> Stored data entries
.....

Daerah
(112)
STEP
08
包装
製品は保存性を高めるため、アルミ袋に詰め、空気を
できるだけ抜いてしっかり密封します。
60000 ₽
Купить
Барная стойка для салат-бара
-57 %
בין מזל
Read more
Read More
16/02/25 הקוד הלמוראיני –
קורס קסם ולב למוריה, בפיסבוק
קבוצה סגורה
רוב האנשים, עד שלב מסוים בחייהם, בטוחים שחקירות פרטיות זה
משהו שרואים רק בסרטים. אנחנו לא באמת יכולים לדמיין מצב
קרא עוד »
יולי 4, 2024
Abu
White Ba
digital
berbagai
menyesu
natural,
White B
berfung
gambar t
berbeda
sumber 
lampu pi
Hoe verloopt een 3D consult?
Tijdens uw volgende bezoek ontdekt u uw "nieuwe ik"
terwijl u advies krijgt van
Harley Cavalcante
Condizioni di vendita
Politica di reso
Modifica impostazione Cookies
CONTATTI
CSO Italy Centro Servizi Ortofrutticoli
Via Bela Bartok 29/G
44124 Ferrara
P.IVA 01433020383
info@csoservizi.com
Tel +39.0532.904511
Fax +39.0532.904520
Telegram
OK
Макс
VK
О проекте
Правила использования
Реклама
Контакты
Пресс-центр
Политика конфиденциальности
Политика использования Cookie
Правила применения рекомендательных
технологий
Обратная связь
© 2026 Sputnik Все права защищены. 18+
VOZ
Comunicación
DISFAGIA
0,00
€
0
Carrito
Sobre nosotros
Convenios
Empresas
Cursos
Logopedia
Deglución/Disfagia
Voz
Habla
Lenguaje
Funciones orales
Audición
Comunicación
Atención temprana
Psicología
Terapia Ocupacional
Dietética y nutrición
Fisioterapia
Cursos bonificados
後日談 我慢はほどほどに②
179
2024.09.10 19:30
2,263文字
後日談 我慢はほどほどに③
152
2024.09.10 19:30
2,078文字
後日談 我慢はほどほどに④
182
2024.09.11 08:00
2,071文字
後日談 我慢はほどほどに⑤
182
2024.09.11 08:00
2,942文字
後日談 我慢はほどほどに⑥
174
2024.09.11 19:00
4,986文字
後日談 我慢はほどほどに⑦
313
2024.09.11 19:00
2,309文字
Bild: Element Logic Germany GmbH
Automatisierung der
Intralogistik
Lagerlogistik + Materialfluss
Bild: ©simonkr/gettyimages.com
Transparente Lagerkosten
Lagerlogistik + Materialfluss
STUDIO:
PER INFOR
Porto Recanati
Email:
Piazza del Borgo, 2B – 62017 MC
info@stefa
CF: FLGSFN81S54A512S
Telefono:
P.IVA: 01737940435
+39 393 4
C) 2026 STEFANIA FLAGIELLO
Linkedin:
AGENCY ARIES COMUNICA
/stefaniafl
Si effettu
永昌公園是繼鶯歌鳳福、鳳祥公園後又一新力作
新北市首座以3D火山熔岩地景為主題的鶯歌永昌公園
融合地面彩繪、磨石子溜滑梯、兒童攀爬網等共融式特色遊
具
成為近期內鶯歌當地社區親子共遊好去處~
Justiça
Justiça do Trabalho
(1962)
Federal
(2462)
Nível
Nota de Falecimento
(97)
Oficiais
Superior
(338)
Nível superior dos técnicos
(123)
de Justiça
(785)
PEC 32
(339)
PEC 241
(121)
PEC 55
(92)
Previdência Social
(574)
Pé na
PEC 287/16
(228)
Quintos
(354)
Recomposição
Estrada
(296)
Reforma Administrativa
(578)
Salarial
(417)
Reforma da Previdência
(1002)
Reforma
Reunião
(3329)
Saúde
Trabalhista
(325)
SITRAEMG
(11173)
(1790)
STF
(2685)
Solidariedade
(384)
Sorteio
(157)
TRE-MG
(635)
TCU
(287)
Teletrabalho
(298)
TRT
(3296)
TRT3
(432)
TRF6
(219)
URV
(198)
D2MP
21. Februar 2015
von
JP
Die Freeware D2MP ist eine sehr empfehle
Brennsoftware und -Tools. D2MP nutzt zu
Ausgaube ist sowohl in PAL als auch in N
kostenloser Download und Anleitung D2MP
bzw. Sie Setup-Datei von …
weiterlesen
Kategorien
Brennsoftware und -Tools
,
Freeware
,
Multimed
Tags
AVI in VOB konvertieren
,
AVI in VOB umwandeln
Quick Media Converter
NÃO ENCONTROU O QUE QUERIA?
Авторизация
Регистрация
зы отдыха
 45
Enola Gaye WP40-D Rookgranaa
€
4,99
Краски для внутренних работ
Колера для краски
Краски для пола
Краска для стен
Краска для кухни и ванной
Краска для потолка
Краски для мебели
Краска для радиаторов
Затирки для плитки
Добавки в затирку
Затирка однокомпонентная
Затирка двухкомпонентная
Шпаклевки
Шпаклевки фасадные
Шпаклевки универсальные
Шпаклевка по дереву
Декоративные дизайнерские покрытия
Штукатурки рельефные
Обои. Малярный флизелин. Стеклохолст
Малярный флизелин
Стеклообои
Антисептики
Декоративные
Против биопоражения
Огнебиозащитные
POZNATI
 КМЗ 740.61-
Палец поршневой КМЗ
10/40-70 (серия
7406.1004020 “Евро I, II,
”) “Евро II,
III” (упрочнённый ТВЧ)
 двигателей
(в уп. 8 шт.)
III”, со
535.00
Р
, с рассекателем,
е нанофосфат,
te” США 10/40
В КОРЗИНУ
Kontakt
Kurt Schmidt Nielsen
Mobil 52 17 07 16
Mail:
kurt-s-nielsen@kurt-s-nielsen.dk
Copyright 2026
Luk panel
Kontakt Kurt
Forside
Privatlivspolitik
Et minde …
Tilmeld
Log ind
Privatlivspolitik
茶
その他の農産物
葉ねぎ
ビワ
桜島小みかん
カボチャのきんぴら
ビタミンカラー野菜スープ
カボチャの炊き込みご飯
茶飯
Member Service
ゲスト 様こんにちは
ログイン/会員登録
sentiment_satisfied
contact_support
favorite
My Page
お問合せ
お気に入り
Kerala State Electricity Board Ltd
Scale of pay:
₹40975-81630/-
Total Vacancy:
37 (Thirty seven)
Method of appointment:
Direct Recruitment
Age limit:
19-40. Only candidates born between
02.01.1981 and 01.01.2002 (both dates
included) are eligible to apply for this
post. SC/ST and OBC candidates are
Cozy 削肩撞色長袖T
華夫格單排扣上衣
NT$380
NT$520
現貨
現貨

.....

> WHAT YOU WILL DO
Your answer must consist only of the lines from the one with "Quick Media Converter" through the final line of the entries, each retyped exactly.

> OUTPUT OF THE EXERCISE
Quick Media Converter
NÃO ENCONTROU O QUE QUERIA?
Авторизация
Регистрация
зы отдыха
 45
Enola Gaye WP40-D Rookgranaa
€
4,99
Краски для внутренних работ
Колера для краски
Краски для пола
Краска для стен
Краска для кухни и ванной
Краска для потолка
Краски для мебели
Краска для радиаторов
Затирки для плитки
Добавки в затирку
Затирка однокомпонентная
Затирка двухкомпонентная
Шпаклевки
Шпаклевки фасадные
Шпаклевки универсальные
Шпаклевка по дереву
Декоративные дизайнерские покрытия
Штукатурки рельефные
Обои. Малярный флизелин. Стеклохолст
Малярный флизелин
Стеклообои
Антисептики
Декоративные
Против биопоражения
Огнебиозащитные
POZNATI
 КМЗ 740.61-
Палец поршневой КМЗ
10/40-70 (серия
7406.1004020 “Евро I, II,
”) “Евро II,
III” (упрочнённый ТВЧ)
 двигателей
(в уп. 8 шт.)
III”, со
535.00
Р
, с рассекателем,
е нанофосфат,
te” США 10/40
В КОРЗИНУ
Kontakt
Kurt Schmidt Nielsen
Mobil 52 17 07 16
Mail:
kurt-s-nielsen@kurt-s-nielsen.dk
Copyright 2026
Luk panel
Kontakt Kurt
Forside
Privatlivspolitik
Et minde …
Tilmeld
Log ind
Privatlivspolitik
茶
その他の農産物
葉ねぎ
ビワ
桜島小みかん
カボチャのきんぴら
ビタミンカラー野菜スープ
カボチャの炊き込みご飯
茶飯
Member Service
ゲスト 様こんにちは
ログイン/会員登録
sentiment_satisfied
contact_support
favorite
My Page
お問合せ
お気に入り
Kerala State Electricity Board Ltd
Scale of pay:
₹40975-81630/-
Total Vacancy:
37 (Thirty seven)
Method of appointment:
Direct Recruitment
Age limit:
19-40. Only candidates born between
02.01.1981 and 01.01.2002 (both dates
included) are eligible to apply for this
post. SC/ST and OBC candidates are
Cozy 削肩撞色長袖T
華夫格單排扣上衣
NT$380
NT$520
現貨
現貨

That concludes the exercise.